10 de janeiro de 2018

MORTE



Ontem eu era maior que hoje. Eu era mais forte, tinha mais dentes. Hoje tenho apenas um dente. Tenho unhas frágeis, cabelos escassos, uma perna pela metade, uma mão com três dedos, um coração que bate vez ou outra, e muito forte. Hoje quase não tenho ar. Acho que morrer é assim como sou eu hoje. Hoje eu morro e não tenho saudade do que deixo para trás. Hoje eu permaneço, fico, apodreço, em qualquer esquina, no pé de qualquer árvore urbana, totalmente indiferente ao rosto dos meus conhecidos, amigos, queridos. Familiares, seqüestradores, saqueadores, críticos de arte, curadores, empregadores, terapeutas, xamãs, donas de casa, domésticas, jornaleiros, porteiros e caixas de supermercado.
 É quarta-feira. A praia ainda está lá, sem o menor desejo de mim. A lua vai sair, é verão de novo e não existe amanha. O verão sempre traz a morte em mim.
Dois dias atrás eu queria ter filhos, marido, emprego, um carro. Plantar um abacateiro. Facilitar processos grupais. Amar. Ser amada.
Hoje eu lido apenas com a morte.
 Fogueira nenhuma. A imagem de uma fênix na parede me lembra uma lenda antiga que não é contada há muito tempo. Serão muitas horas, muitos dias meses anos de escuridão e amargo. Deve ser assim a morte. Escura e amarga, com olhos abertos fitando o lado de dentro da porta de um armário. Sem agenda. Sem sinal. Sem emprego. Sem função.
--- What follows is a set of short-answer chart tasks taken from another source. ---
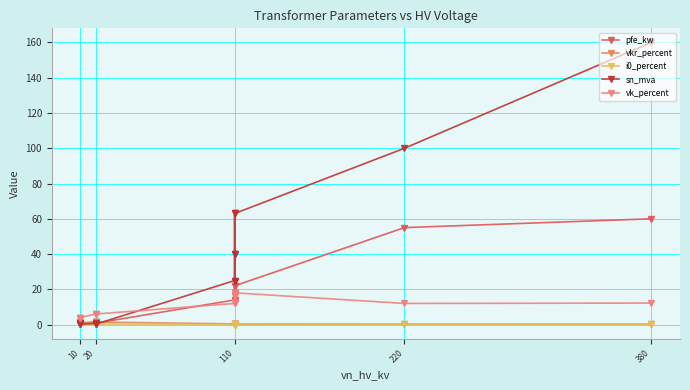

True or false: vkr_percent and vk_percent cross at least once.

False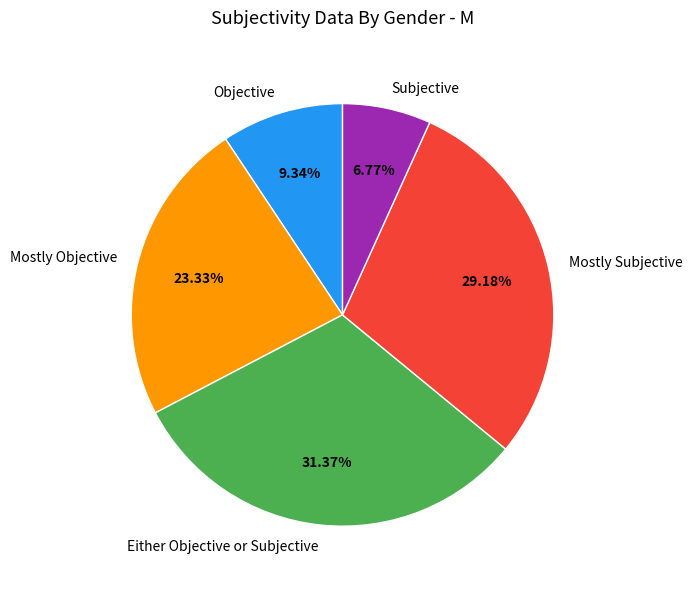

Which slice is the largest?

Either Objective or Subjective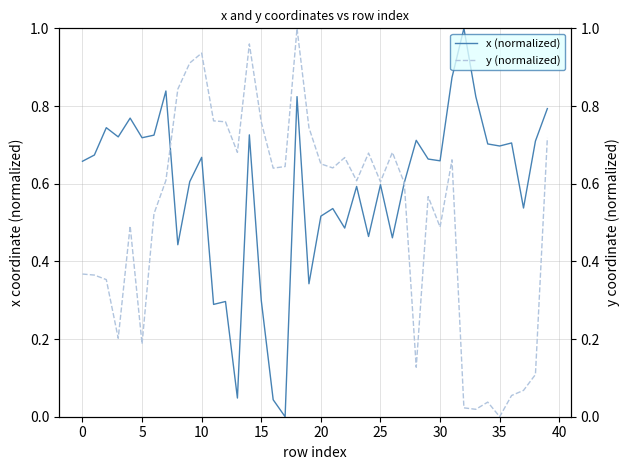

True or false: x (normalized) has a value of 0.6 at 25.

True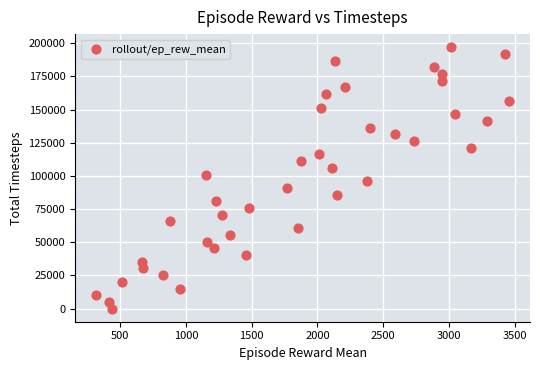

What is the range of X values (max minus min)?

3144.5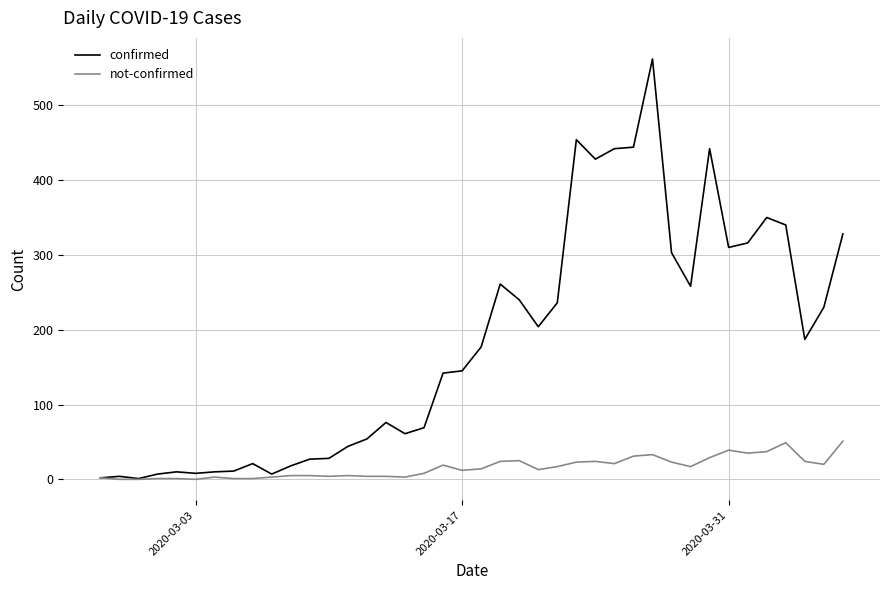

Rank the series by their average value, from lowest to highest.

not-confirmed, confirmed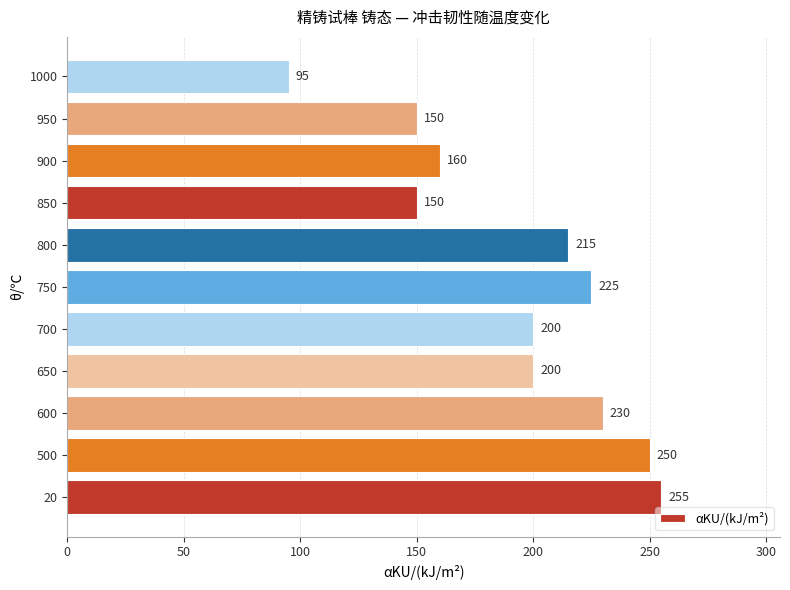

True or false: the data shows 349 at 600.

False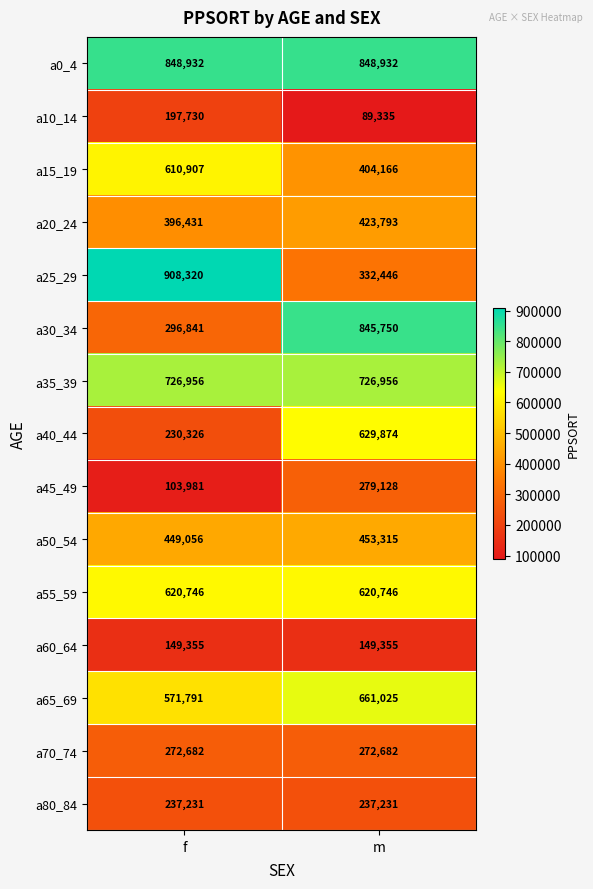

Rank the series at f from lowest to highest value.

a45_49, a60_64, a10_14, a40_44, a80_84, a70_74, a30_34, a20_24, a50_54, a65_69, a15_19, a55_59, a35_39, a0_4, a25_29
A cidade da morte pulula o interior do meu corpo. Tantos fantasmas que ficam aqui dentro só olhando: a sala vazia e tediosa que sou eu. A rede globo e suas vinhetas acusando a imensa, infinita repetição dos dias. Eu escuto o sinal dos intervalos na televisão dos bares, de tarde, quase vazios.